Excluding any images, copy all of the lines below precisely as written.
[Records to use — start]
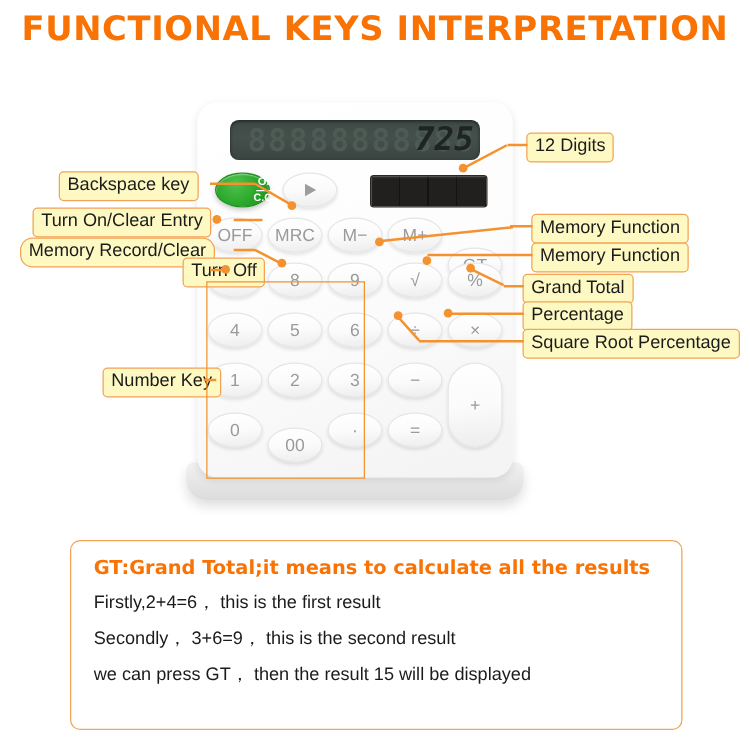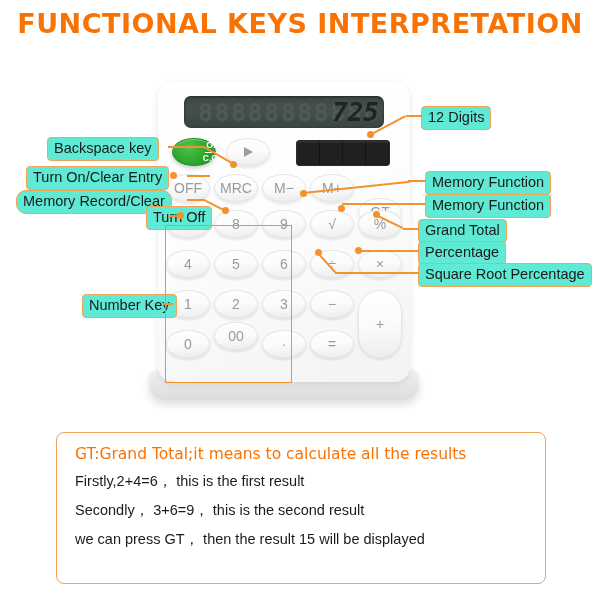--- a/index.html
+++ b/index.html
@@ -14,21 +14,21 @@
   .title{
     position:absolute;left:0;top:8px;width:600px;text-align:center;
     color:#F97304;font-weight:bold;font-size:27px;letter-spacing:.5px;
     font-family:"DejaVu Sans","Liberation Sans",sans-serif;
     white-space:nowrap;
   }
 
   
   .lbl{
     position:absolute;border:1.4px solid #F2A355;border-radius:4px;
-    background:#5eead4;color:#1b1b1b;font-size:14.5px;line-height:1;
+    background:#fef9c3;color:#1b1b1b;font-size:14.5px;line-height:1;
     padding:3px 6px 4px 6px;white-space:nowrap;box-sizing:border-box;
     font-family:"Liberation Sans","DejaVu Sans",sans-serif;
   }
 
   
   .ln{position:absolute;background:#F4922F;}
   .lnh{height:1.6px;}
   .dot{position:absolute;width:7px;height:7px;border-radius:50%;
        background:#F4922F;}
   .diag{position:absolute;height:1.6px;background:#F4922F;
@@ -108,21 +108,21 @@
   .on-stack .b{padding-top:1px;font-size:8.5px;}
   .tri{width:0;height:0;border-left:9px solid #9d9d9d;
        border-top:5.5px solid transparent;border-bottom:5.5px solid transparent;}
 
   
   .note{
     position:absolute;left:56px;top:432px;width:490px;height:152px;
     border:1.6px solid #F2A355;border-radius:8px;background:#fff;
     box-sizing:border-box;padding:10px 14px 0 18px;
   }
-  .note-title{color:#F97304;font-weight:normal;font-size:15.5px;
+  .note-title{color:#F97304;font-weight:bold;font-size:15.5px;
               margin:2px 0 9px 0;
               font-family:"DejaVu Sans","Liberation Sans",sans-serif;}
   .note-line{color:#1b1b1b;font-size:14.5px;margin-bottom:10px;
              font-family:"Liberation Sans","DejaVu Sans",sans-serif;}
 </style>
 </head>
 <body>
 
 <div id="root">
 
@@ -192,21 +192,21 @@
       <div class="key" style="left:56px;top:208px;width:44px;height:28px;">
         <span>2</span>
       </div>
       <div class="key" style="left:104px;top:208px;width:44px;height:28px;">
         <span>3</span>
       </div>
 
       <div class="key" style="left:8px;top:248px;width:44px;height:28px;">
         <span>0</span>
       </div>
-      <div class="key" style="left:56px;top:240px;width:44px;height:28px;">
+      <div class="key" style="left:56px;top:260px;width:44px;height:28px;">
         <span>00</span>
       </div>
       <div class="key" style="left:104px;top:248px;width:44px;height:28px;">
         <span>·</span>
       </div>
 
       <div class="key" style="left:152px;top:128px;width:44px;height:28px;">
         <span>√</span>
       </div>
       <div class="key" style="left:200px;top:128px;width:44px;height:28px;">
[Records to use — finish]
■ Answer section:
--- a/index.html
+++ b/index.html
@@ -14,21 +14,21 @@
   .title{
     position:absolute;left:0;top:8px;width:600px;text-align:center;
     color:#F97304;font-weight:bold;font-size:27px;letter-spacing:.5px;
     font-family:"DejaVu Sans","Liberation Sans",sans-serif;
     white-space:nowrap;
   }
 
   
   .lbl{
     position:absolute;border:1.4px solid #F2A355;border-radius:4px;
-    background:#5eead4;color:#1b1b1b;font-size:14.5px;line-height:1;
+    background:#fef9c3;color:#1b1b1b;font-size:14.5px;line-height:1;
     padding:3px 6px 4px 6px;white-space:nowrap;box-sizing:border-box;
     font-family:"Liberation Sans","DejaVu Sans",sans-serif;
   }
 
   
   .ln{position:absolute;background:#F4922F;}
   .lnh{height:1.6px;}
   .dot{position:absolute;width:7px;height:7px;border-radius:50%;
        background:#F4922F;}
   .diag{position:absolute;height:1.6px;background:#F4922F;
@@ -108,21 +108,21 @@
   .on-stack .b{padding-top:1px;font-size:8.5px;}
   .tri{width:0;height:0;border-left:9px solid #9d9d9d;
        border-top:5.5px solid transparent;border-bottom:5.5px solid transparent;}
 
   
   .note{
     position:absolute;left:56px;top:432px;width:490px;height:152px;
     border:1.6px solid #F2A355;border-radius:8px;background:#fff;
     box-sizing:border-box;padding:10px 14px 0 18px;
   }
-  .note-title{color:#F97304;font-weight:normal;font-size:15.5px;
+  .note-title{color:#F97304;font-weight:bold;font-size:15.5px;
               margin:2px 0 9px 0;
               font-family:"DejaVu Sans","Liberation Sans",sans-serif;}
   .note-line{color:#1b1b1b;font-size:14.5px;margin-bottom:10px;
              font-family:"Liberation Sans","DejaVu Sans",sans-serif;}
 </style>
 </head>
 <body>
 
 <div id="root">
 
@@ -192,21 +192,21 @@
       <div class="key" style="left:56px;top:208px;width:44px;height:28px;">
         <span>2</span>
       </div>
       <div class="key" style="left:104px;top:208px;width:44px;height:28px;">
         <span>3</span>
       </div>
 
       <div class="key" style="left:8px;top:248px;width:44px;height:28px;">
         <span>0</span>
       </div>
-      <div class="key" style="left:56px;top:240px;width:44px;height:28px;">
+      <div class="key" style="left:56px;top:260px;width:44px;height:28px;">
         <span>00</span>
       </div>
       <div class="key" style="left:104px;top:248px;width:44px;height:28px;">
         <span>·</span>
       </div>
 
       <div class="key" style="left:152px;top:128px;width:44px;height:28px;">
         <span>√</span>
       </div>
       <div class="key" style="left:200px;top:128px;width:44px;height:28px;">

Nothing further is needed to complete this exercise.